3. (_Skip this step if you are not using Kubernetes and Prometheus_) Provide the Prometheus endpoint, the API server endpoint, and the service account token that you would like to use to connect to the Kubernetes cluster. These may be placed in a `compose.env` file that will be detected when starting the console.
```
CONSOLE_API_SERVICE_ACCOUNT_TOKEN=
CONSOLE_API_KUBERNETES_API_SERVER_URL=https://my-kubernetes-api.example.com:6443
```
The service account token may be obtained using the `kubectl create token` command. For example, to create a service account named "console-server" with the correct permissions and a token that expires in 1 year ([yq](https://github.com/mikefarah/yq/releases) required):
```shell
export NAMESPACE=
kubectl apply -n ${NAMESPACE} -f ./install/operatorless/010-ServiceAccount-console-server.yaml
kubectl apply -n ${NAMESPACE} -f ./install/operatorless/020-ClusterRole-console-server.yaml
cat ./install/operatorless/030-ClusterRoleBinding-console-server.yaml | envsubst | kubectl apply -n ${NAMESPACE} -f -
kubectl create token console-server -n ${NAMESPACE} --duration=$((365*24))h
```
4. By default, the provided configuration will use the latest console release container images. If you would like to
build your own images with changes you've made locally, you may also set the `CONSOLE_API_IMAGE` and `CONSOLE_UI_IMAGE`
in your `compose.env` and build them with `make container-images`
5. Start the environment with `make compose-up`.
6. When finished with the local console process, you may run `make compose-down` to clean up.
## Contributing
We welcome contributions of all forms. Please see the [CONTRIBUTING](./CONTRIBUTING.md) file for how to get started.
Join us in enhancing the capabilities of this console for Apache Kafka® on Kubernetes.
## Releasing
### Milestones
Each release requires an open milestone that includes the issues/pull requests that are part of the release. All issues in the release milestone must be closed. The name of the milestone must match the version number to be released.
### Configuration
The release action flow requires that the following secrets are configured in the repository:
* `IMAGE_REPO_HOSTNAME` - the host (optionally including a port number) of the image repository where images will be pushed
* `IMAGE_REPO_NAMESPACE` - namespace/library/user where the image will be pushed
* `IMAGE_REPO_USERNAME` - user name for authentication to server `IMAGE_REPO_HOSTNAME`
* `IMAGE_REPO_PASSWORD` - password for authentication to server `IMAGE_REPO_HOSTNAME`
These credentials will be used to push the release image to the repository configured in the `.github/workflows/release.yml` workflow.
### Performing the Release
Releases are performed by modifying the `.github/project.yml` file, setting `current-version` to the release version and `next-version` to the next SNAPSHOT. Open a pull request with the changed `project.yml` to initiate the pre-release workflows. At this phase, the project milestone will be checked and it will be verified that no issues for the release milestone are still open. Additionally, the project's integration test will be run.
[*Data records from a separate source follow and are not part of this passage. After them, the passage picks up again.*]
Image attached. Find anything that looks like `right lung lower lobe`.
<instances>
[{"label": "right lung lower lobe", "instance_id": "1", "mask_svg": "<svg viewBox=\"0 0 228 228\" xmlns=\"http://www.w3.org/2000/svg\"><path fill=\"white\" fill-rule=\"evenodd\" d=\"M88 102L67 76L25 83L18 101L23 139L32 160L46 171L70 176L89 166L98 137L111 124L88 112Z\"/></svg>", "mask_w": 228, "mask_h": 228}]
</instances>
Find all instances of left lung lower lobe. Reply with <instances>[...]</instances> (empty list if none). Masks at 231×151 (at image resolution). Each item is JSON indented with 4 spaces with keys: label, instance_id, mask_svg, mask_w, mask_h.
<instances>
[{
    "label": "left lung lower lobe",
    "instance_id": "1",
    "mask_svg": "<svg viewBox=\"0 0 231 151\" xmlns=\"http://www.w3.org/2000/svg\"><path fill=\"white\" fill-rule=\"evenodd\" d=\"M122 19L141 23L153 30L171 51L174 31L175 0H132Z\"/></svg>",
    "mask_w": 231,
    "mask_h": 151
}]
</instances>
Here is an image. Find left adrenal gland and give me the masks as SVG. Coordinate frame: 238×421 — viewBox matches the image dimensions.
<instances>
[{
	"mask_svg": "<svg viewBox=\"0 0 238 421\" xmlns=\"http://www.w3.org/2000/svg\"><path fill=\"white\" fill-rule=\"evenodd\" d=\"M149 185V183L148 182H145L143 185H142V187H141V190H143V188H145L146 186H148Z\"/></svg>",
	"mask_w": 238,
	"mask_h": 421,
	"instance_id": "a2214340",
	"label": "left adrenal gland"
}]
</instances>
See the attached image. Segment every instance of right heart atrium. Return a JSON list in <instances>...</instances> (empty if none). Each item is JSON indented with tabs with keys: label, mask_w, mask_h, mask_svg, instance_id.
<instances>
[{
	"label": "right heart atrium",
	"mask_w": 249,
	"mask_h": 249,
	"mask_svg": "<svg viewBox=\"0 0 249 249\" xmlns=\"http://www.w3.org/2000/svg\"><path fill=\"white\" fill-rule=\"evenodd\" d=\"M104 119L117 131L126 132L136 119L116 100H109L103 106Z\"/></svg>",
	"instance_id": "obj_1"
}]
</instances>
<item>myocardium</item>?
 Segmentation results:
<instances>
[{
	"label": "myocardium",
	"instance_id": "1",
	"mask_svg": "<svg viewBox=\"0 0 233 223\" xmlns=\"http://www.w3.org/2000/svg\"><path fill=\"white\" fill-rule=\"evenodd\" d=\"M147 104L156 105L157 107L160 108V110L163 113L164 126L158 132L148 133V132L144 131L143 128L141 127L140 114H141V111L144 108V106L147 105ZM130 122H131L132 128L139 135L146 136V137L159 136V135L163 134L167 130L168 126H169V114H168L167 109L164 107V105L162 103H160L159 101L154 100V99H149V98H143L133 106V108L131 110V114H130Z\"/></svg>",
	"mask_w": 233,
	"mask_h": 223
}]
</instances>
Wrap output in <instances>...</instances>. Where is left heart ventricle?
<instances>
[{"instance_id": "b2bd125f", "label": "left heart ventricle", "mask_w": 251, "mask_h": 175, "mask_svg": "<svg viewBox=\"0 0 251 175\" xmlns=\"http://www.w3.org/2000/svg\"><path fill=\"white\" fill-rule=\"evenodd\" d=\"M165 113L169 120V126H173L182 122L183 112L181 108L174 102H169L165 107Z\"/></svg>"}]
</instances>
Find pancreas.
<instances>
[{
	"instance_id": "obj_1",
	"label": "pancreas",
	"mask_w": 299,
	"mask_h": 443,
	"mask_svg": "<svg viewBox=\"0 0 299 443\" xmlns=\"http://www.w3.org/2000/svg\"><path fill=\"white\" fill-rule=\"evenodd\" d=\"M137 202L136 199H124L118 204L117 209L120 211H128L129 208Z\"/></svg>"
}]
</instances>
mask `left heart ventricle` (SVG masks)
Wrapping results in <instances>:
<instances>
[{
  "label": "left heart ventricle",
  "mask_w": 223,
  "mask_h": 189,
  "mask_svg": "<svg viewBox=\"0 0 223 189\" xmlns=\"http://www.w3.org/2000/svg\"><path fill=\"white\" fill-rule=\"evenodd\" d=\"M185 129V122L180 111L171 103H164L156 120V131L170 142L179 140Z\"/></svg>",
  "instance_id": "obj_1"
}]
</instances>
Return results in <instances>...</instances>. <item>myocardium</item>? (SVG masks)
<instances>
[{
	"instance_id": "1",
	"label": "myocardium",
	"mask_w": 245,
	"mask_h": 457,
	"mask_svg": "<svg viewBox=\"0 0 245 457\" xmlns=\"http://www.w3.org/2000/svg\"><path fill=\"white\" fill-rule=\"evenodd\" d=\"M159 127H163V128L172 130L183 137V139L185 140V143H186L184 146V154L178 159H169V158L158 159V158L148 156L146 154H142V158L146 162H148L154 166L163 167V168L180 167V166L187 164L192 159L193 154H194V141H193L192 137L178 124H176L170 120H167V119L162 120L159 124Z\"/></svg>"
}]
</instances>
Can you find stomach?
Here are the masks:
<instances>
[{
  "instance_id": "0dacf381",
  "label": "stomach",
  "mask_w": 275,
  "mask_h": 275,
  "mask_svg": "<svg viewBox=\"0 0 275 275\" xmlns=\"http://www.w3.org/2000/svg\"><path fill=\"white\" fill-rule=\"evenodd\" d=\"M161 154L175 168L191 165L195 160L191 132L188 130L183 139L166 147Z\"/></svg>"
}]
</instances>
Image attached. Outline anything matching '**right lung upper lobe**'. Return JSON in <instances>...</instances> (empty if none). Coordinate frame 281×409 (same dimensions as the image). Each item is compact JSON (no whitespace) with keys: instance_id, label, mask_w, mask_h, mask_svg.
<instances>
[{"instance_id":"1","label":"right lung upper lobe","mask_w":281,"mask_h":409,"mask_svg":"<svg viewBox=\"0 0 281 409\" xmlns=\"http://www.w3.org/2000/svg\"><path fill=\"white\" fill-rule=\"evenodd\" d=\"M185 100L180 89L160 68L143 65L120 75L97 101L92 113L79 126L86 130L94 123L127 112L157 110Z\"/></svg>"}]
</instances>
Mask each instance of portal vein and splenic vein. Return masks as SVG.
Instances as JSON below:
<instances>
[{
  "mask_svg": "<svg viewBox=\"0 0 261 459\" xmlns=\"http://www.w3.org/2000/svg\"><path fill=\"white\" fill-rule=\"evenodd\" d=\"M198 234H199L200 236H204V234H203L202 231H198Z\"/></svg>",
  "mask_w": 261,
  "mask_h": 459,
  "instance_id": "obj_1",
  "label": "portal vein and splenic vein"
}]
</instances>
Once approved and the pull request is merged, the release action will execute. This action will execute the Maven release plugin to tag the release commit, build the application artifacts, create the build image, and push the image to (currently) quay.io. If successful, the action will push the new tag to the Github repository and generate release notes listing all of the closed issues included in the milestone. Finally, the milestone will be closed.
## License
This project is licensed under the Apache License 2.0 - see the LICENSE file for details.